The partnership also reflects growing interest in hybrid public-private models. The minority stake allows the government to share in potential upside while leaving operational control firmly in private hands - a structure designed to attract top talent and maintain agility in a fast-moving field.
Hidary emphasized the collaborative nature of the effort, noting that success will depend on close coordination between SandboxAQ's AI capabilities, academic researchers, and established industrial players who can scale production.
However, developing commercially viable replacements for established materials like PFAS is no small task. These chemicals have been optimized over decades for performance in extreme manufacturing conditions. Any substitutes must match or exceed that performance while meeting stringent environmental and cost requirements.
Similarly, creating rare-earth-free magnets and batteries that can withstand the demanding environment of semiconductor fabrication tools requires breakthroughs in material science. Success could have ripple effects far beyond chips, potentially benefiting other high-tech sectors facing similar supply constraints.

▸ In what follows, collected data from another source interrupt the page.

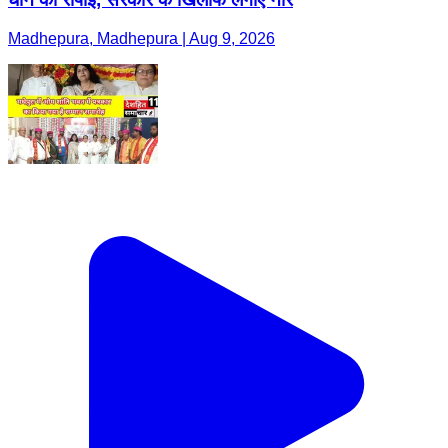
Madhepura, Madhepura | Aug 9, 2026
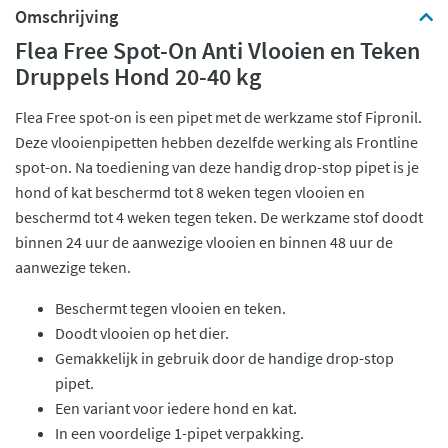
Omschrijving
Flea Free Spot-On Anti Vlooien en Teken
Druppels Hond 20-40 kg
Flea Free spot-on is een pipet met de werkzame stof Fipronil.
Deze vlooienpipetten hebben dezelfde werking als Frontline
spot-on. Na toediening van deze handig drop-stop pipet is je
hond of kat beschermd tot 8 weken tegen vlooien en
beschermd tot 4 weken tegen teken. De werkzame stof doodt
binnen 24 uur de aanwezige vlooien en binnen 48 uur de
aanwezige teken.
Beschermt tegen vlooien en teken.
Doodt vlooien op het dier.
Gemakkelijk in gebruik door de handige drop-stop
pipet.
Een variant voor iedere hond en kat.
In een voordelige 1-pipet verpakking.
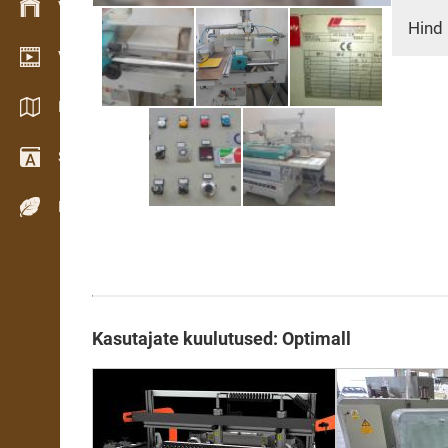
Varude haldamine
Hind 
Videogalerii
Kataloogid / Brošüürid
Sõnastik
Puiduliigid
Kasutajate kuulutused: Optimall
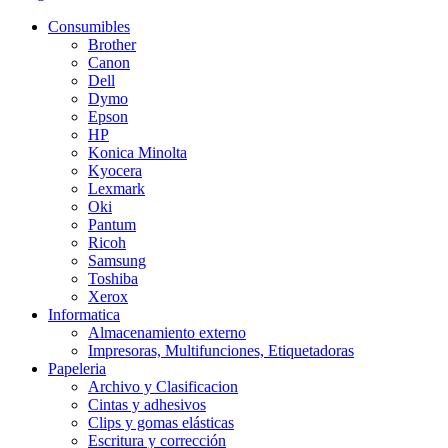
Consumibles
Brother
Canon
Dell
Dymo
Epson
HP
Konica Minolta
Kyocera
Lexmark
Oki
Pantum
Ricoh
Samsung
Toshiba
Xerox
Informatica
Almacenamiento externo
Impresoras, Multifunciones, Etiquetadoras
Papeleria
Archivo y Clasificacion
Cintas y adhesivos
Clips y gomas elásticas
Escritura y corrección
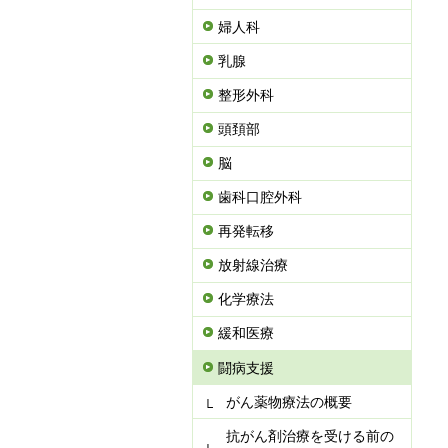
婦人科
乳腺
整形外科
頭頚部
脳
歯科口腔外科
再発転移
放射線治療
化学療法
緩和医療
闘病支援
がん薬物療法の概要
抗がん剤治療を受ける前の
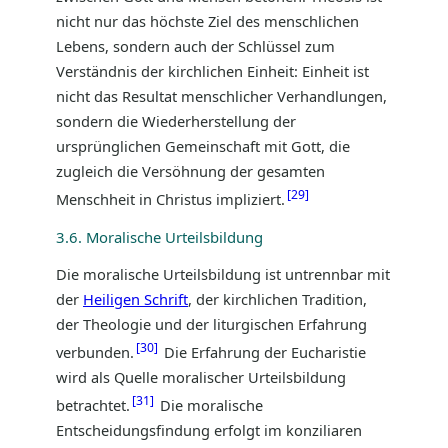
nicht nur das höchste Ziel des menschlichen
Lebens, sondern auch der Schlüssel zum
Verständnis der kirchlichen Einheit: Einheit ist
nicht das Resultat menschlicher Verhandlungen,
sondern die Wiederherstellung der
ursprünglichen Gemeinschaft mit Gott, die
zugleich die Versöhnung der gesamten
29
Menschheit in Christus impliziert.
3.6. Moralische Urteilsbildung
Die moralische Urteilsbildung ist untrennbar mit
der
Heiligen Schrift
, der kirchlichen Tradition,
der Theologie und der liturgischen Erfahrung
30
verbunden.
Die Erfahrung der Eucharistie
wird als Quelle moralischer Urteilsbildung
31
betrachtet.
Die moralische
Entscheidungsfindung erfolgt im konziliaren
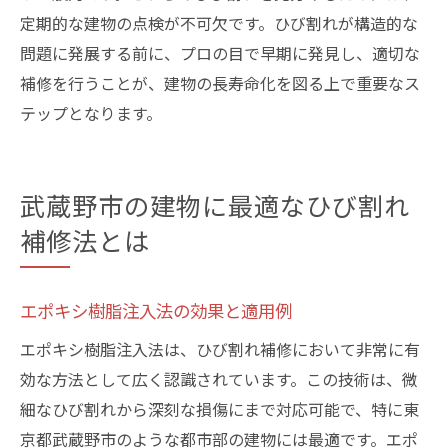
定期的な建物の点検が不可欠です。ひび割れが構造的な
問題に発展する前に、プロの目で早期に発見し、適切な
補修を行うことが、建物の長寿命化を図る上で重要なス
テップとなります。
武蔵野市の建物に最適なひび割れ
補修法とは
エポキシ樹脂注入法の効果と適用例
エポキシ樹脂注入法は、ひび割れ補修において非常に有
効な方法として広く認識されています。この技術は、微
細なひび割れから深刻な損傷にまで対応可能で、特に東
京都武蔵野市のような都市部の建物には最適です。エポ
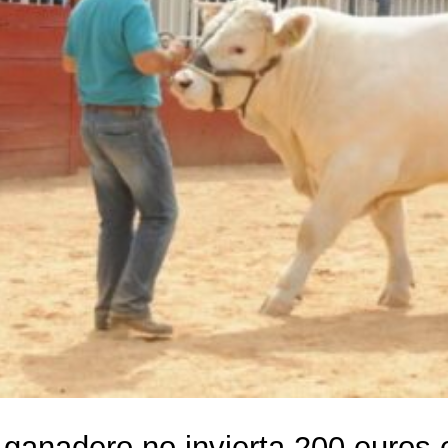
 ganadero no invierta 200 euros 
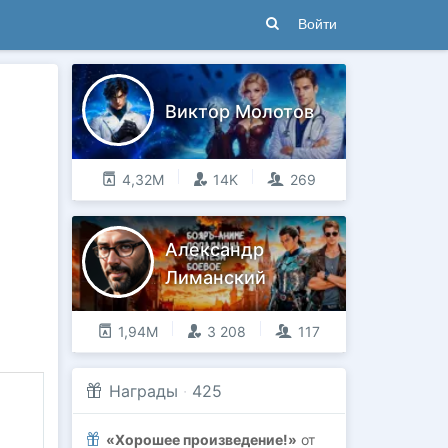
Войти
Виктор Молотов
4,32М
14K
269
Александр
Лиманский
1,94М
3 208
117
Награды
·
425
«Хорошее произведение!»
от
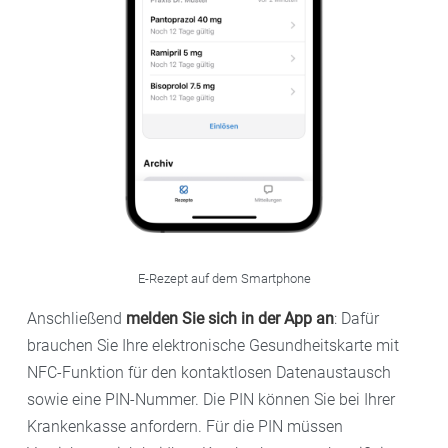
E-Rezept auf dem Smartphone
Anschließend
melden Sie sich in der App an
: Dafür
brauchen Sie Ihre elektronische Gesundheitskarte mit
NFC-Funktion für den kontaktlosen Datenaustausch
sowie eine PIN-Nummer. Die PIN können Sie bei Ihrer
Krankenkasse anfordern. Für die PIN müssen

For SandboxAQ, the award validates its unique AI approach and provides substantial resources to expand into a critical national priority area. The company has already demonstrated progress in PFAS breakdown research, positioning it well for the new contract.
The funding also points to a shift in U.S. industrial policy: using advanced computing tools, including specialized AI, to solve foundational materials problems that have long constrained manufacturing independence.
As global competition in semiconductors intensifies, with major investments underway in China, Taiwan, South Korea, and elsewhere, America's ability to secure its own supply of enabling chemicals and materials could prove decisive. The $500 million investment in SandboxAQ represents a calculated bet that combining cutting-edge AI with targeted public support can accelerate solutions to these persistent challenges.